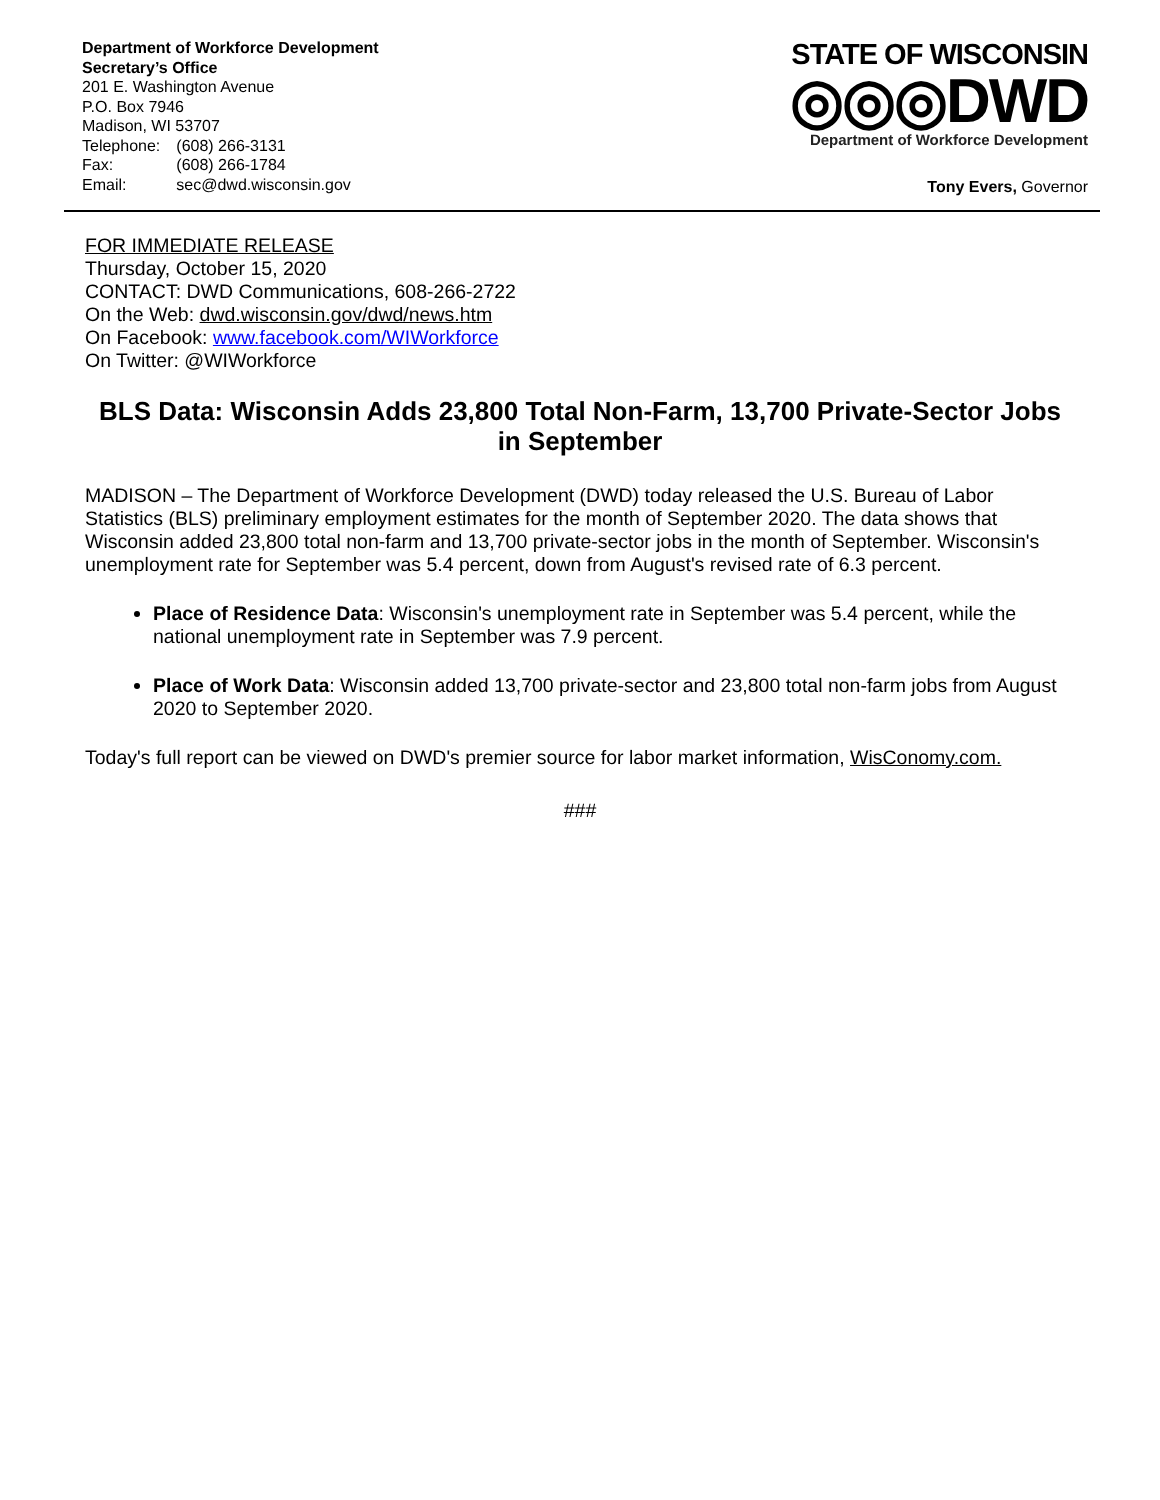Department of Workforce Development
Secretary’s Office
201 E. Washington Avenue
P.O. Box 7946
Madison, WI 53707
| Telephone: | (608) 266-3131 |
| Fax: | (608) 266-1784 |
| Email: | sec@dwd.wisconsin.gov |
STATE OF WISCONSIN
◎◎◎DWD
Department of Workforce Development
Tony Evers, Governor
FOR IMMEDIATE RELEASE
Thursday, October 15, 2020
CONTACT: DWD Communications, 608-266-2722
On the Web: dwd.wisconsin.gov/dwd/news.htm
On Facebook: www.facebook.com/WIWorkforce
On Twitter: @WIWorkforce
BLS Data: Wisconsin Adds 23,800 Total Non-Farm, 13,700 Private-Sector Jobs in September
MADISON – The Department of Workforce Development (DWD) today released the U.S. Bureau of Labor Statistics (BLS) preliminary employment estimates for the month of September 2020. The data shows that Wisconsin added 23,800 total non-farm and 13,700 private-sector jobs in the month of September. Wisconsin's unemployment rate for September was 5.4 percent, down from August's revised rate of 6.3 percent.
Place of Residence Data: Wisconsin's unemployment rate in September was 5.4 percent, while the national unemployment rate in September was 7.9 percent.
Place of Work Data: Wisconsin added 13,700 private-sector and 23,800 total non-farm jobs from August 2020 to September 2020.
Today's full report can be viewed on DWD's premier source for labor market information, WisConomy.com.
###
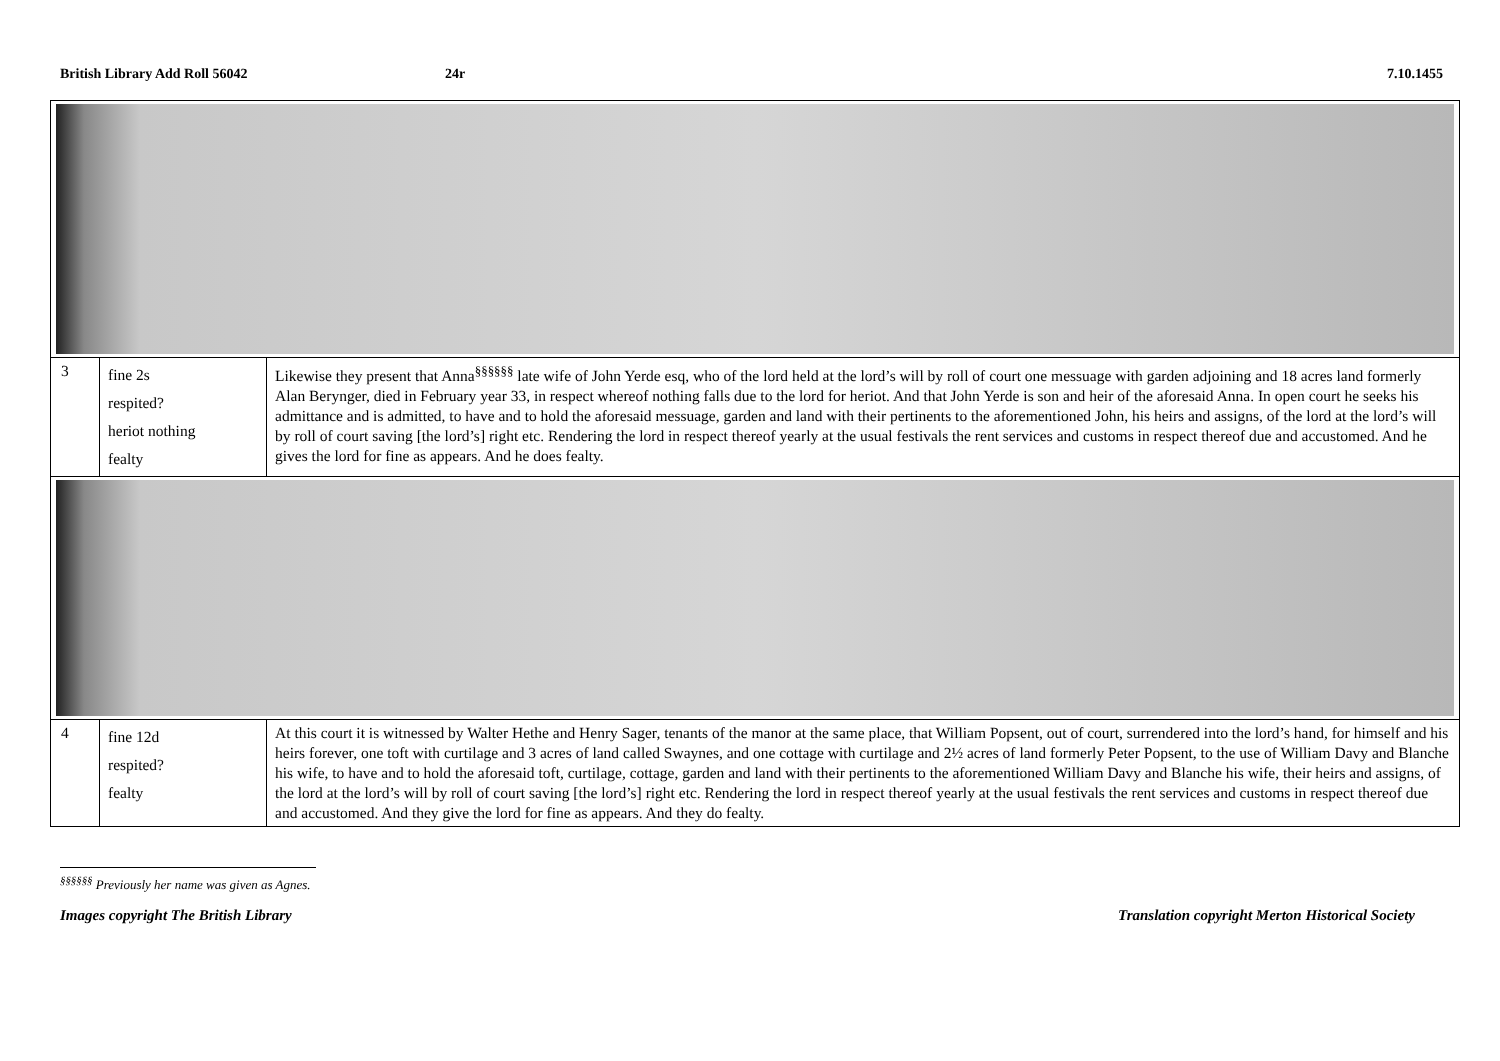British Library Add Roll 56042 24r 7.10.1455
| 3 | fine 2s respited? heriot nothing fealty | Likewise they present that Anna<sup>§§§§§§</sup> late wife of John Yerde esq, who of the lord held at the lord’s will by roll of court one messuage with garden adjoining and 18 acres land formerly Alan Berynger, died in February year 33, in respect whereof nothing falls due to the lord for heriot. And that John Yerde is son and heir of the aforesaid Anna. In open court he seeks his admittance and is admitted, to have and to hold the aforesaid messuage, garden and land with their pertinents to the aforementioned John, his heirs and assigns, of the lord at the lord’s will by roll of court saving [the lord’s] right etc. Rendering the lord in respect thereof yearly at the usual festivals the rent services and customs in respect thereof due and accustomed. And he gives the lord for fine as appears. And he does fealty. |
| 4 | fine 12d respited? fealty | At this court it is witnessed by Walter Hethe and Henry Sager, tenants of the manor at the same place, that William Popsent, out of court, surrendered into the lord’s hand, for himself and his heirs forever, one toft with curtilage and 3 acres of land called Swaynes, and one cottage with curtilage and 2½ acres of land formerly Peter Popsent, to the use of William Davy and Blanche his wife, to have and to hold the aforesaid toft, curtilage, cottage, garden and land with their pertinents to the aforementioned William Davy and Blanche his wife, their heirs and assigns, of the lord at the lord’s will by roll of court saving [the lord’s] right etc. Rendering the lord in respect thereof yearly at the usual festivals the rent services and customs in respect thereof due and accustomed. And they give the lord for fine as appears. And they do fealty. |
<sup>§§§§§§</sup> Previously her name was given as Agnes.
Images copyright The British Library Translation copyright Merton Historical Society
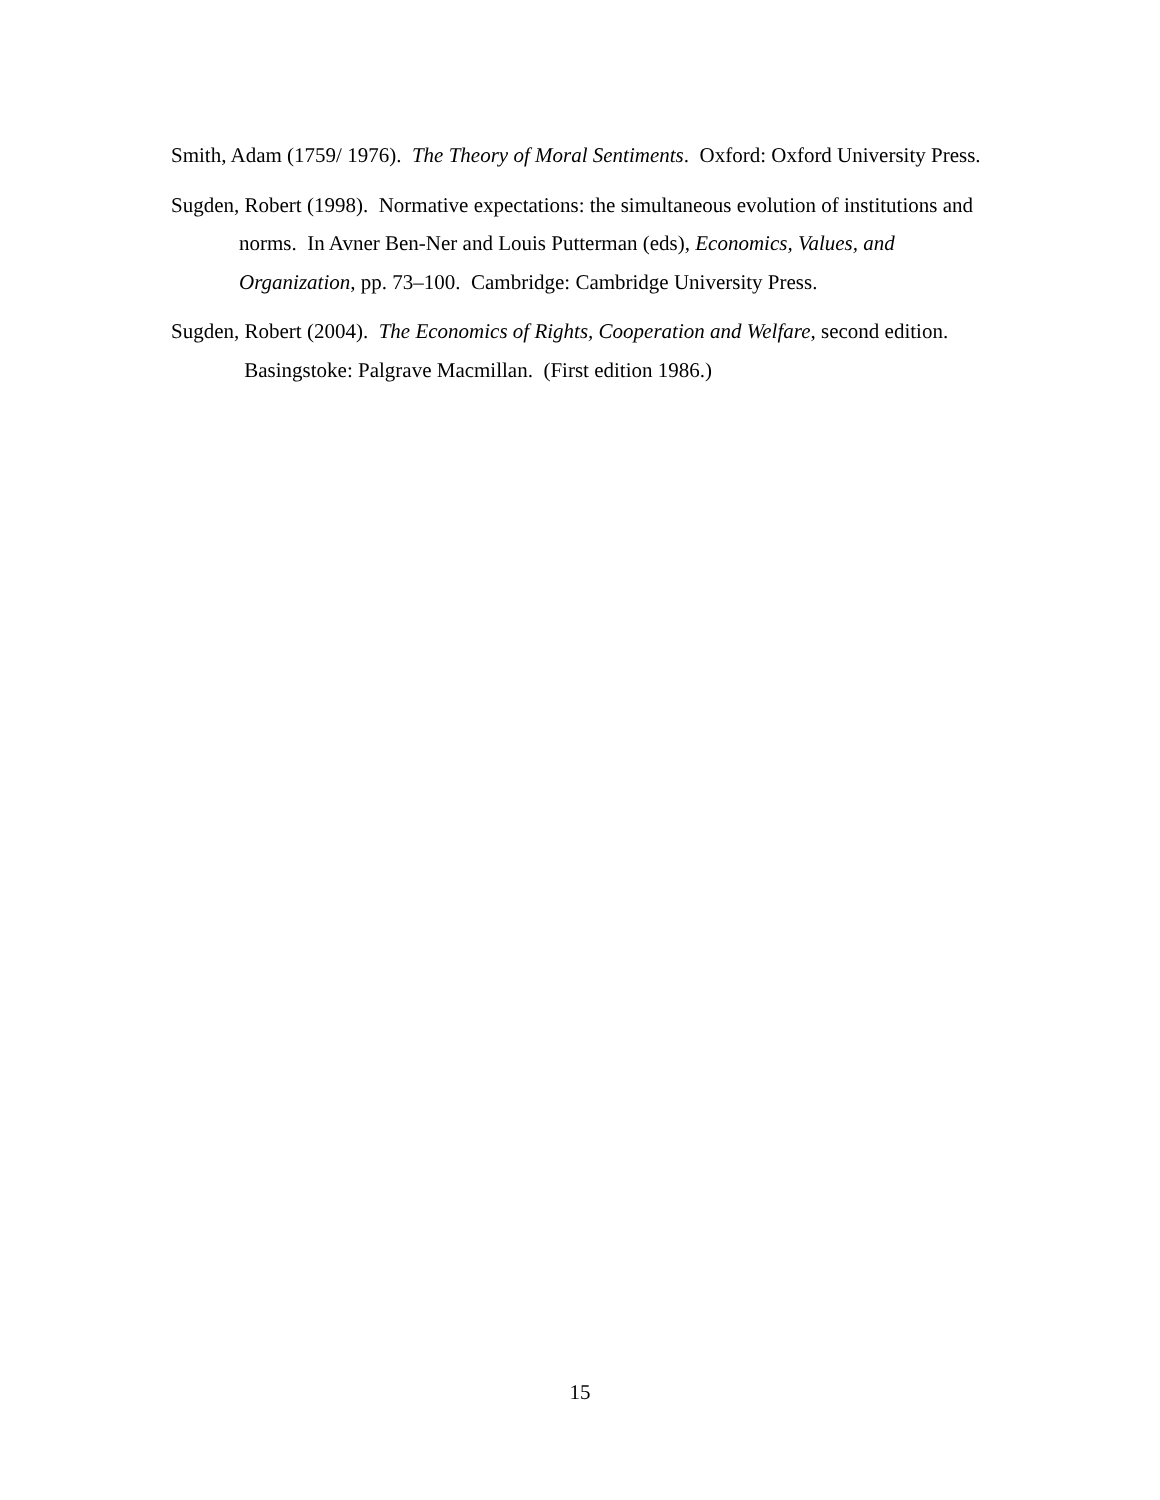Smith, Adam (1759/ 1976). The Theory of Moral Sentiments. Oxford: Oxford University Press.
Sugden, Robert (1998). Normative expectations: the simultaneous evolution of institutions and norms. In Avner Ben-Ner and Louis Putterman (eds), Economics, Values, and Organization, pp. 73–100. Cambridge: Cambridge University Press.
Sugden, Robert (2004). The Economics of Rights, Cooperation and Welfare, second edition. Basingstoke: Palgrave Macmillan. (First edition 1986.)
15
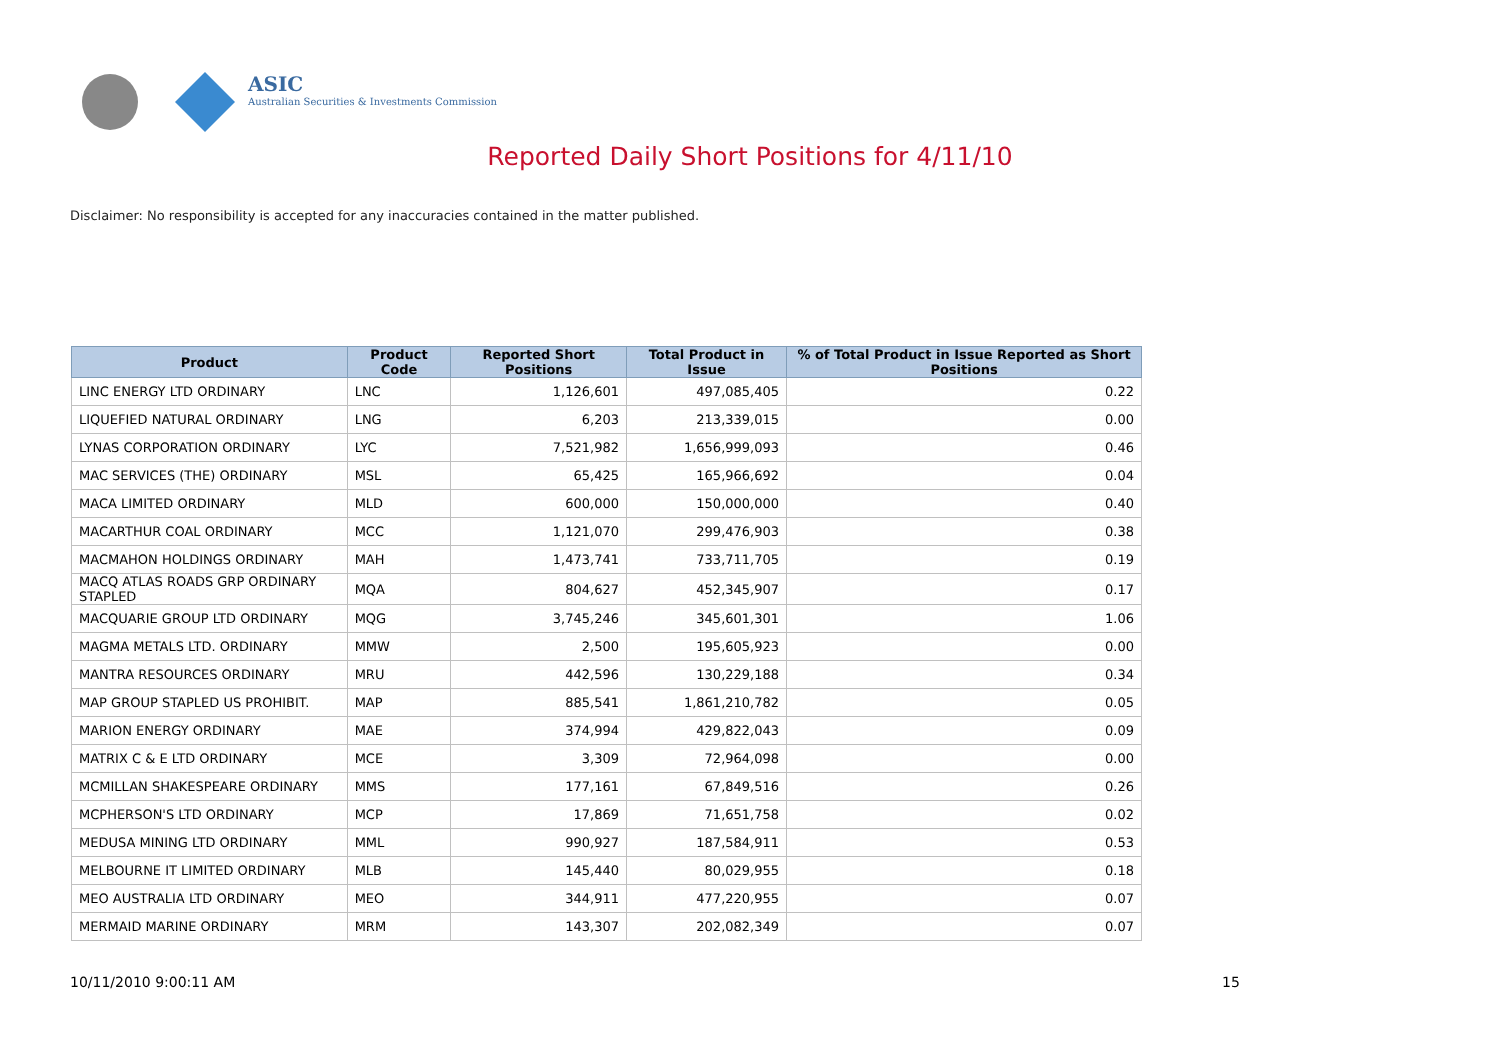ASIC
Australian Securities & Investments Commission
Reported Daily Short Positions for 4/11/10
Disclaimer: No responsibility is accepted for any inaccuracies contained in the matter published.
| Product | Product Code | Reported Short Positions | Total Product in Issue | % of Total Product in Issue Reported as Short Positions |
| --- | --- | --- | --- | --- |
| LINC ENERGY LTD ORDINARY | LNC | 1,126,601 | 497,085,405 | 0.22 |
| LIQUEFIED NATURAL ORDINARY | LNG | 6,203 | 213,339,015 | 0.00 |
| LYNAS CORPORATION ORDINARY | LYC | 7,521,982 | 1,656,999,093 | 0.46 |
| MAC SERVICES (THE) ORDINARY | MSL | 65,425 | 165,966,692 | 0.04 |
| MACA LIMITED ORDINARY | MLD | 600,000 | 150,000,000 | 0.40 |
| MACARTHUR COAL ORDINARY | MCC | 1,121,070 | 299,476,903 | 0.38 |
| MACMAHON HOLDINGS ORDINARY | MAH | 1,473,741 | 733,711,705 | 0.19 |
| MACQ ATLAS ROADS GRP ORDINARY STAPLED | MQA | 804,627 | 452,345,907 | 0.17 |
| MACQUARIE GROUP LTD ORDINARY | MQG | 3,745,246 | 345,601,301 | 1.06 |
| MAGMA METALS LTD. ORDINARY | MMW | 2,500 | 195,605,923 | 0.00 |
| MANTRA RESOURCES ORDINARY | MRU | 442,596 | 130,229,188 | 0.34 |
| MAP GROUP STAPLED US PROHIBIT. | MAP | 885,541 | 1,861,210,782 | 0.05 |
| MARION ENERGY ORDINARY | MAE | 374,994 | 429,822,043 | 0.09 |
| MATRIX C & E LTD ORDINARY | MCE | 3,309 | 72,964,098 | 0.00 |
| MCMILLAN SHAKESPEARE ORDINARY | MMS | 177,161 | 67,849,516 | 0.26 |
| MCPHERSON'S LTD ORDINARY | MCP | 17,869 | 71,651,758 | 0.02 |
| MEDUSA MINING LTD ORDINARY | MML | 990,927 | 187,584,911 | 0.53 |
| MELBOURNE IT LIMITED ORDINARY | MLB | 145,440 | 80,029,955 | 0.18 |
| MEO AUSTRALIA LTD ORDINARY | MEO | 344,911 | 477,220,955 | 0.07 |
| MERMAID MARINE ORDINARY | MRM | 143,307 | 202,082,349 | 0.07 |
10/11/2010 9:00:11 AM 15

------

◆ Problem
Send back an exact copy of only the lines from the line with "Australian Securities &" up to and including the line with "213,339,015 | 0.00 |" in the data above.

◆ Result for this task
Australian Securities & Investments Commission
Reported Daily Short Positions for 4/11/10
Disclaimer: No responsibility is accepted for any inaccuracies contained in the matter published.
| Product | Product Code | Reported Short Positions | Total Product in Issue | % of Total Product in Issue Reported as Short Positions |
| --- | --- | --- | --- | --- |
| LINC ENERGY LTD ORDINARY | LNC | 1,126,601 | 497,085,405 | 0.22 |
| LIQUEFIED NATURAL ORDINARY | LNG | 6,203 | 213,339,015 | 0.00 |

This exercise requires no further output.